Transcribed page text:
┄┄┄┄┄┄┄┄┄┄┄┄┄┄┄┄┄┄┄┄

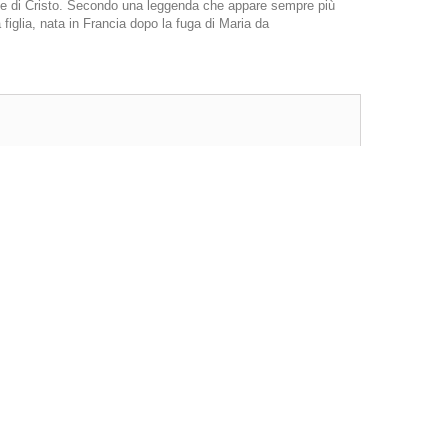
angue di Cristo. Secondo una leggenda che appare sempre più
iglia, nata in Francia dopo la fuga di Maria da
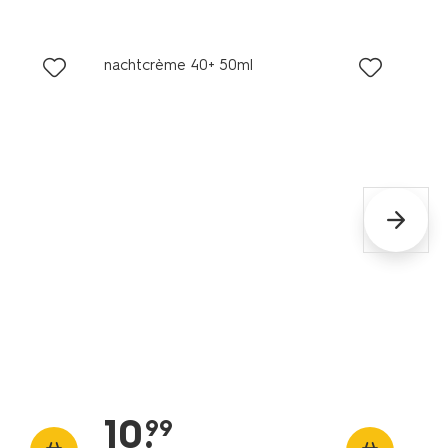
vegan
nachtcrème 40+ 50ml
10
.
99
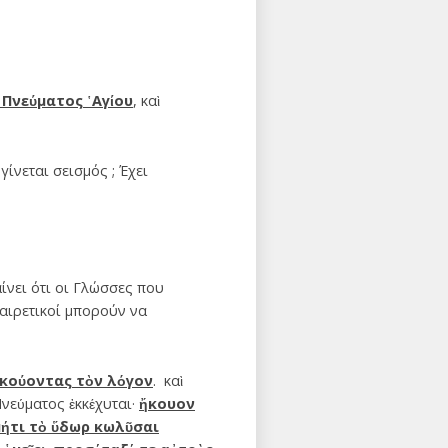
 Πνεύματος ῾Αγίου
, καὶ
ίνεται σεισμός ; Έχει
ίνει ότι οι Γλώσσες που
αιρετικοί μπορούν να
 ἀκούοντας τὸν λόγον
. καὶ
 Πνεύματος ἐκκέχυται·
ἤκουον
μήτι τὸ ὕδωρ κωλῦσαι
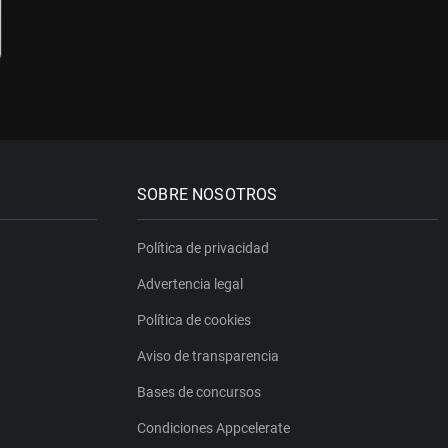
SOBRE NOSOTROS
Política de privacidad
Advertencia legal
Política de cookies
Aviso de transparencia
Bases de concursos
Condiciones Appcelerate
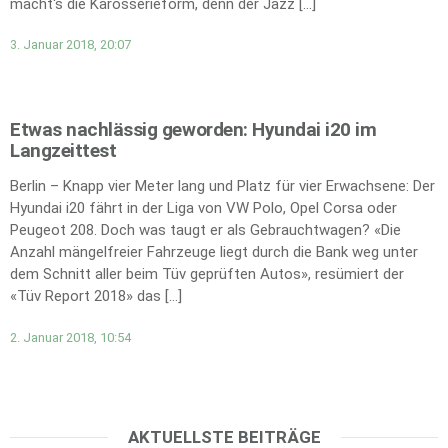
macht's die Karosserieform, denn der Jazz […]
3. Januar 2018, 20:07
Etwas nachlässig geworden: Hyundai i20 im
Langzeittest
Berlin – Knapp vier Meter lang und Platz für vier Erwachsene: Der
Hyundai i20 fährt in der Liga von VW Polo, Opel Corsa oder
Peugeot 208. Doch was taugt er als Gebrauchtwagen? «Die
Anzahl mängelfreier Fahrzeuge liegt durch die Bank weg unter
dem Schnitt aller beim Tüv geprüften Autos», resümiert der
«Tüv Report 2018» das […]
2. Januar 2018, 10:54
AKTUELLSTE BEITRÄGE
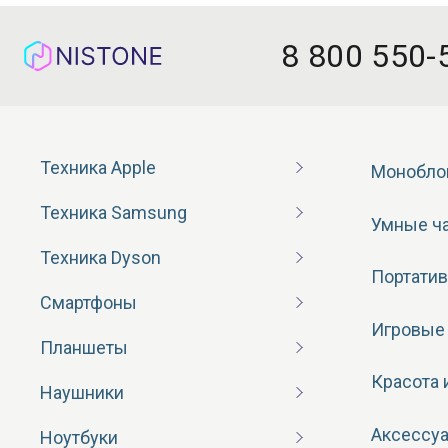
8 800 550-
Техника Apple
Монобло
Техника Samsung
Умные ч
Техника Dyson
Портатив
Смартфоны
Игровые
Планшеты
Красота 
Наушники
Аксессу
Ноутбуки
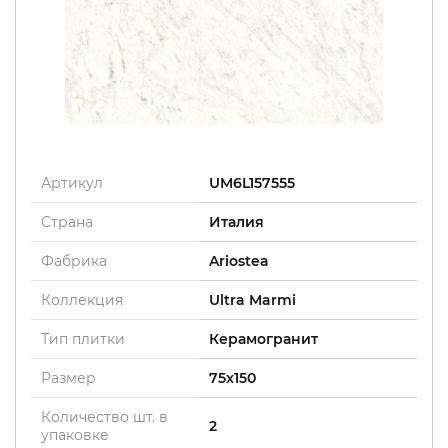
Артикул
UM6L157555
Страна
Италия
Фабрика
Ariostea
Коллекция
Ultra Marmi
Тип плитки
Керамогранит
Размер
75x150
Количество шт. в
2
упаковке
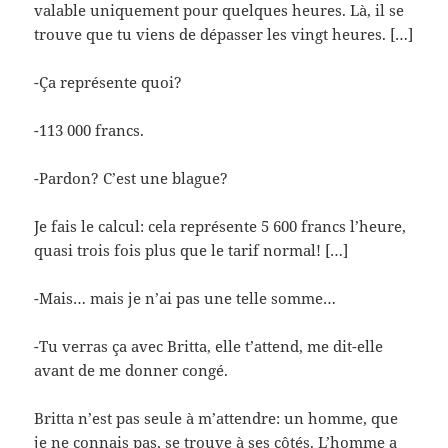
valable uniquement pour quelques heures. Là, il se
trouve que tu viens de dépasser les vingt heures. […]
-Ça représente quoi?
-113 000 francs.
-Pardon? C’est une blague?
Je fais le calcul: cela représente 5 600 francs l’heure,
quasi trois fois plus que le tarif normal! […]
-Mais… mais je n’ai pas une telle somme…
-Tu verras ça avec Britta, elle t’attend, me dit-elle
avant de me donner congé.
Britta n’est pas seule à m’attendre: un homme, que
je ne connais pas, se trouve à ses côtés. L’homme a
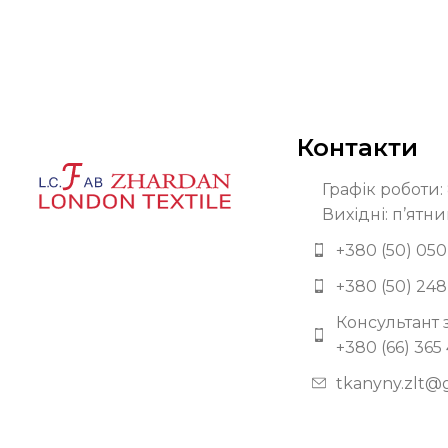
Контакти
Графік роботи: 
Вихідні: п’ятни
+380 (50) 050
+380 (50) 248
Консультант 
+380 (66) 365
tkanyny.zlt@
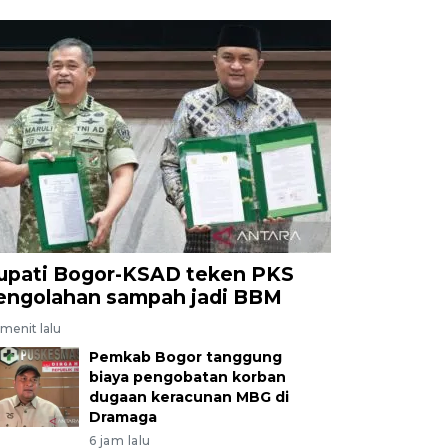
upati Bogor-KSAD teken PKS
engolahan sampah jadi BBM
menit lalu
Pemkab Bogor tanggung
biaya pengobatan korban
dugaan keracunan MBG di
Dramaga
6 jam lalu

┄┄┄┄┄┄┄┄┄┄┄┄┄┄┄┄┄┄┄┄

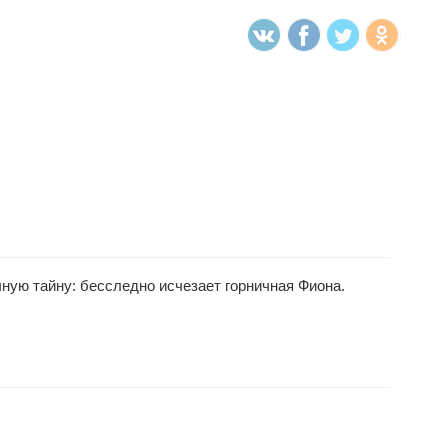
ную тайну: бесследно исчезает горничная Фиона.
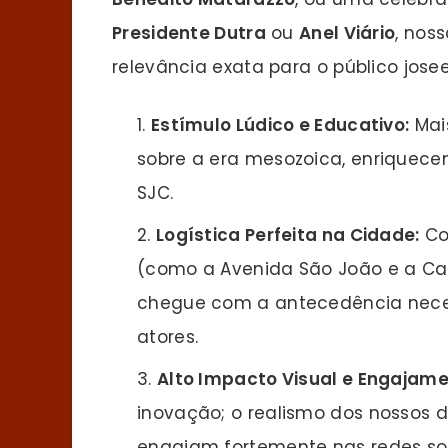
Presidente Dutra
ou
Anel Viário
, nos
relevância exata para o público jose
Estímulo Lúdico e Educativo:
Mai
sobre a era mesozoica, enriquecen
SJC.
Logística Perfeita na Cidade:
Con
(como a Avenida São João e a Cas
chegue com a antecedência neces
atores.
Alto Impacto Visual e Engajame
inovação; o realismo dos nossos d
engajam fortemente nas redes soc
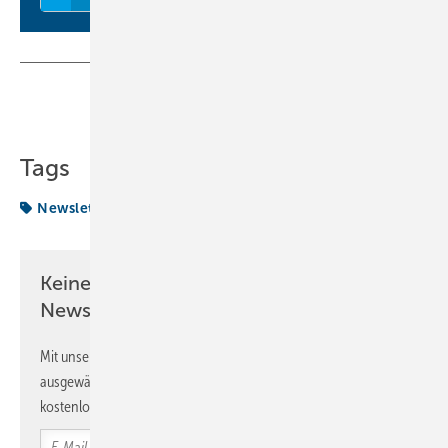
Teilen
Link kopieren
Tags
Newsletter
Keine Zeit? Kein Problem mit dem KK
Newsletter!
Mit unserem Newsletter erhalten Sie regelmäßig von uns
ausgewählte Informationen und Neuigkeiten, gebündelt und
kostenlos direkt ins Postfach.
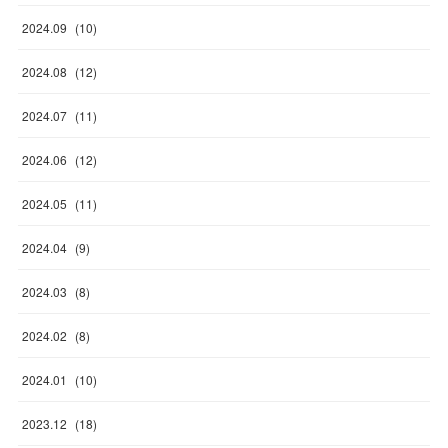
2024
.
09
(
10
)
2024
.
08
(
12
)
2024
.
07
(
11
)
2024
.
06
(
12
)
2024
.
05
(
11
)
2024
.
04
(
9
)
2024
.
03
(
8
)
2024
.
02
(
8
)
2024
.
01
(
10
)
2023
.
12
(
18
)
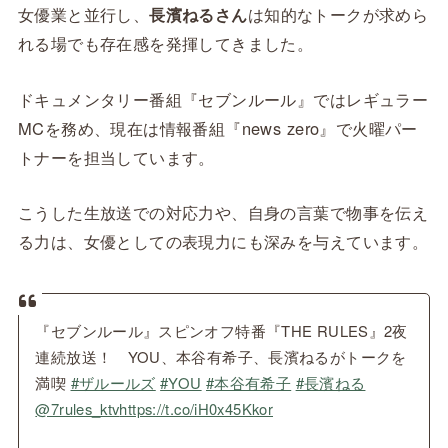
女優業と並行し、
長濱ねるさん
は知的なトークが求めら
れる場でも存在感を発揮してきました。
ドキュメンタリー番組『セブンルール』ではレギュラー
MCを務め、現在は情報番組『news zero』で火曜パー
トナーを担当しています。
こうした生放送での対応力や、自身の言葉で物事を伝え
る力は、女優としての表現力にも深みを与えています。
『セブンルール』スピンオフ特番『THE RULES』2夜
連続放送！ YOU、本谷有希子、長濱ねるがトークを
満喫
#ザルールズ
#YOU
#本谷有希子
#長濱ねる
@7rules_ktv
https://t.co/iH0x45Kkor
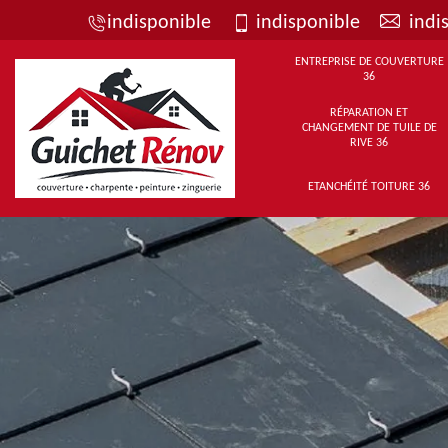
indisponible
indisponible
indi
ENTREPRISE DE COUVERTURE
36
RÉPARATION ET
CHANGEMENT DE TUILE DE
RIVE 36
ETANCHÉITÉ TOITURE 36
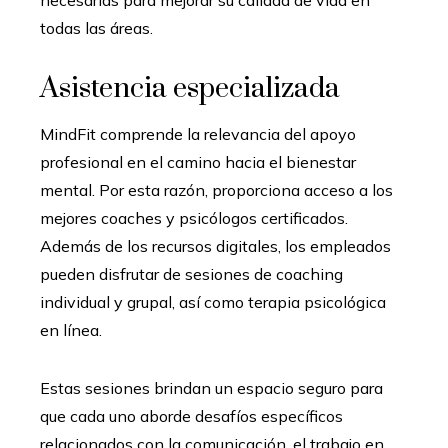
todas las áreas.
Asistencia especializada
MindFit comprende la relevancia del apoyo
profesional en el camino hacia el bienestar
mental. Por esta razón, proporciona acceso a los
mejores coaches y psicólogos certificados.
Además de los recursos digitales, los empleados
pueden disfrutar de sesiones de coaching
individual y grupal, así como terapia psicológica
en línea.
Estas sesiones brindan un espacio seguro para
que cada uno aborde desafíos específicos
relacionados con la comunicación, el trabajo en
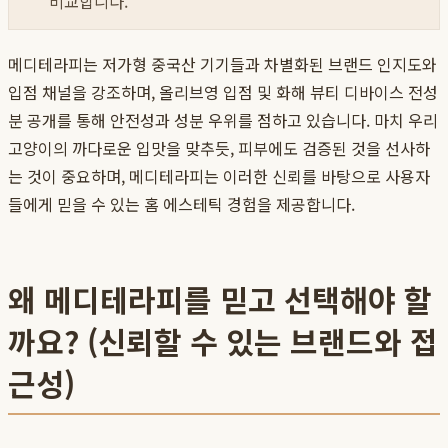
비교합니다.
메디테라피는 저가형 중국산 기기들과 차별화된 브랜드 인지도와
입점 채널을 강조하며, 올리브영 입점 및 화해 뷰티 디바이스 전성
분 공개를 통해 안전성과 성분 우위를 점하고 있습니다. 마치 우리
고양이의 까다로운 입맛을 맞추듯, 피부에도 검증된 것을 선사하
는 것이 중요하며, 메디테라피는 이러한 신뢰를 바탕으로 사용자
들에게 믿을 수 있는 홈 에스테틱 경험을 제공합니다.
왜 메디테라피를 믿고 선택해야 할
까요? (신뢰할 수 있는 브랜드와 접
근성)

┄┄┄┄┄┄┄┄┄┄┄┄┄┄┄┄┄┄┄┄

▸ Requirement:
Rewrite the entries starting at the line containing "angue di Cristo." and ending at the line containing "Condiciones Appcelerate", swapping "Advertencia legal" for "Aviso legal" and leaving everything else the same. Omit the pictures from your output.

▸ Solved problem:
angue di Cristo. Secondo una leggenda che appare sempre più
iglia, nata in Francia dopo la fuga di Maria da
vegan
nachtcrème 40+ 50ml
10
.
99
 Πνεύματος ῾Αγίου
, καὶ
ίνεται σεισμός ; Έχει
ίνει ότι οι Γλώσσες που
αιρετικοί μπορούν να
 ἀκούοντας τὸν λόγον
. καὶ
 Πνεύματος ἐκκέχυται·
ἤκουον
μήτι τὸ ὕδωρ κωλῦσαι
SOBRE NOSOTROS
Política de privacidad
Aviso legal
Política de cookies
Aviso de transparencia
Bases de concursos
Condiciones Appcelerate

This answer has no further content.